_The records_
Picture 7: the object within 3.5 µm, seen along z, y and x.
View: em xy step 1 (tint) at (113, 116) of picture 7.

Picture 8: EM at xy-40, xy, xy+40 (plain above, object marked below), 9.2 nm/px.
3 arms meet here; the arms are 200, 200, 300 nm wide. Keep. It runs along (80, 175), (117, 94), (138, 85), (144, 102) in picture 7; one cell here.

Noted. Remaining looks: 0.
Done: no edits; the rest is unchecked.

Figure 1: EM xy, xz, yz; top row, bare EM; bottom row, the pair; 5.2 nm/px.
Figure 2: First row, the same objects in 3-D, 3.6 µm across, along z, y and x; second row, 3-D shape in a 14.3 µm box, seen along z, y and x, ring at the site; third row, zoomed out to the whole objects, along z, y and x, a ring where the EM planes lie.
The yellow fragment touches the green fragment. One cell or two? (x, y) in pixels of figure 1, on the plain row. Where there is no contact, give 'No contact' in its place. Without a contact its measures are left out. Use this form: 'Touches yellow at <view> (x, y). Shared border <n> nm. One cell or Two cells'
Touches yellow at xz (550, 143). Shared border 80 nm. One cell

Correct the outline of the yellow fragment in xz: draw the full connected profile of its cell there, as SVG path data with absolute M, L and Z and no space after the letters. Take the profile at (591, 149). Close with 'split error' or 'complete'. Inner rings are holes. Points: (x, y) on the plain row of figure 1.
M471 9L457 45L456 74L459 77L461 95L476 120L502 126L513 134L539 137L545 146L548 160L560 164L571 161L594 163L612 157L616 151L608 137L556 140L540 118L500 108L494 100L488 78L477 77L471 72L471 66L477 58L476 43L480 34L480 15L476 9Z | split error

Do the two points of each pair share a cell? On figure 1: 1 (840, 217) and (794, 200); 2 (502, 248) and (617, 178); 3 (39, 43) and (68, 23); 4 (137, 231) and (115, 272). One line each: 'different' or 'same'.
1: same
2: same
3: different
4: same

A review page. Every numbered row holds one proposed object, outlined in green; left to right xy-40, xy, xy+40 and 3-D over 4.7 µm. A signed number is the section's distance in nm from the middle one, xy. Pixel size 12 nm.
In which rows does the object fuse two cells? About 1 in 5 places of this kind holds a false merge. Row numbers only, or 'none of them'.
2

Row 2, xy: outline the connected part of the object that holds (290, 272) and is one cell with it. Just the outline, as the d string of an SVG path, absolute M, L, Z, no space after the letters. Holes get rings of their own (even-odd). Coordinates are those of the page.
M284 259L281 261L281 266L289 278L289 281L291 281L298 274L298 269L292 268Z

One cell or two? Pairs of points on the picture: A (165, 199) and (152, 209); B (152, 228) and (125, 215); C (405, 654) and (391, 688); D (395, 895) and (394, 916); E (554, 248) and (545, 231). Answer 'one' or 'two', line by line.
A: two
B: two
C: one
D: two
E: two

_Exercise directions_
Exactly repeat the lines running from the top of the listing to the line bearing "Figure 1: EM", both of those lines included, and only them.

_Written answer_
Picture 7: the object within 3.5 µm, seen along z, y and x.
View: em xy step 1 (tint) at (113, 116) of picture 7.

Picture 8: EM at xy-40, xy, xy+40 (plain above, object marked below), 9.2 nm/px.
3 arms meet here; the arms are 200, 200, 300 nm wide. Keep. It runs along (80, 175), (117, 94), (138, 85), (144, 102) in picture 7; one cell here.

Noted. Remaining looks: 0.
Done: no edits; the rest is unchecked.

Figure 1: EM xy, xz, yz; top row, bare EM; bottom row, the pair; 5.2 nm/px.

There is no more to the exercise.